Current RNAseq methods are not yet suitable for samples where only small amounts of RNA are available. The various reported protocols use from as little as 20 mg to as much as 1 mg of total RNA. While it is conceivable that RNA amplification steps could be used to generate enough starting material, those libraries would be significantly less complex and, therefore, their sensitivity would be compromised.
Despite these caveats, RNAseq is heralding a new period in transcriptomics and is bringing much needed sensitivity and discrimination to global gene expression assays. The power of the new sequencing technologies means it is now feasible to sequence the complete transcriptome in short random fragments, thus providing the opportunity to measure the expression of all known transcripts as well as systematically screening for novel expression.
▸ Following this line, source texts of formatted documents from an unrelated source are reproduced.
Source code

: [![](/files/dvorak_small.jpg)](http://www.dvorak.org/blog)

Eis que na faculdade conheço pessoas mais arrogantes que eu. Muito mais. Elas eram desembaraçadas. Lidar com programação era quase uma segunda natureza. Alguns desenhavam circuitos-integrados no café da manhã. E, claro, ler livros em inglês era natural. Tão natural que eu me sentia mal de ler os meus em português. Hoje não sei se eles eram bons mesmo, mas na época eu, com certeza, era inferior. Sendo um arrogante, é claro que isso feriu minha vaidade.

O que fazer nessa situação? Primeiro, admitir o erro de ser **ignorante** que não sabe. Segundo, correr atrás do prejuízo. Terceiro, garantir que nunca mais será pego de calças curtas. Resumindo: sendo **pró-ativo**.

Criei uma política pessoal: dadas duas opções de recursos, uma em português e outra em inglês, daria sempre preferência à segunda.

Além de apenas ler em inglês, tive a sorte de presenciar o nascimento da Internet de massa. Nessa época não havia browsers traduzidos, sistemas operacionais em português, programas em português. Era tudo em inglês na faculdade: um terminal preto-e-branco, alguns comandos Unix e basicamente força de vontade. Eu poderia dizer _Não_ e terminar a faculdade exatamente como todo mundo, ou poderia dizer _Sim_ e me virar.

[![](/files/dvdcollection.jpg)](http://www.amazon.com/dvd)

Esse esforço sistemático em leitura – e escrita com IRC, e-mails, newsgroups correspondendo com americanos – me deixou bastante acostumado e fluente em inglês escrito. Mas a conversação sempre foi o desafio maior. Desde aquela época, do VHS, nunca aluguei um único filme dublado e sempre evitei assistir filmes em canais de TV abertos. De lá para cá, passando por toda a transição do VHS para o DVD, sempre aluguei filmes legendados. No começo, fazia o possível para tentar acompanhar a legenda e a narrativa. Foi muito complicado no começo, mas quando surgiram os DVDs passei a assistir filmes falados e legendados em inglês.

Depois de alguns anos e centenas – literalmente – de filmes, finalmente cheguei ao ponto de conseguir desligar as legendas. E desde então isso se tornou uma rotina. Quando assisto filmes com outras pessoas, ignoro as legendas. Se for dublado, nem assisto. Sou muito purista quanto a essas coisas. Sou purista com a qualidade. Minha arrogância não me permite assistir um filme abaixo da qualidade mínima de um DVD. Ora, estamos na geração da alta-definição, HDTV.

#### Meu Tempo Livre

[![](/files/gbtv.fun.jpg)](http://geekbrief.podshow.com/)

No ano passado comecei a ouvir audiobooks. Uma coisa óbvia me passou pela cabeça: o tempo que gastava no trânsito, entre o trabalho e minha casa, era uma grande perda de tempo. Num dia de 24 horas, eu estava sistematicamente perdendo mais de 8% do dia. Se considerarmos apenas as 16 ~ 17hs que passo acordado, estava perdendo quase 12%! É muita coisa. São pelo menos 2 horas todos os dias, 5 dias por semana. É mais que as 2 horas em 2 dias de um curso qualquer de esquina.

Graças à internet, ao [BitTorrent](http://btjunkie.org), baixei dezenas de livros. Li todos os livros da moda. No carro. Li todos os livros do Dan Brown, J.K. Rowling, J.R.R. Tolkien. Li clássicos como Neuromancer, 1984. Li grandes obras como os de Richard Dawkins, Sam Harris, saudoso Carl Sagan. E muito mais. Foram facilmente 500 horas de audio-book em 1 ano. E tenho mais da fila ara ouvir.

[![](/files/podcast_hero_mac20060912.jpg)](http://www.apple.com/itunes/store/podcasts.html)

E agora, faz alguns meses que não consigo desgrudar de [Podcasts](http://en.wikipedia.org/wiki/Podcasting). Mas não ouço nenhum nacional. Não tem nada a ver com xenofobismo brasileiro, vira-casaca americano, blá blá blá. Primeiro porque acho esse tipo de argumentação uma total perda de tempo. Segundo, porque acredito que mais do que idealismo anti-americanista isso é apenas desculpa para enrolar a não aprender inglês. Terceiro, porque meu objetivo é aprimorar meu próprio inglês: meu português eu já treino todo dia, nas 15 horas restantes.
As with microarray profiling, it is anticipated that as the number of biological states surveyed by RNAseq increases in each species, it will be possible to put much of this new-found complexity into biological context. Being able to accurately survey sequence variation and gene activity simultaneously should enable a single experiment to yield large amounts of diverse information: for example, screening for mutations, monitoring allele-specific expression and studying post-transcriptional events, such as RNA editing, simultaneously in a single pathological sample.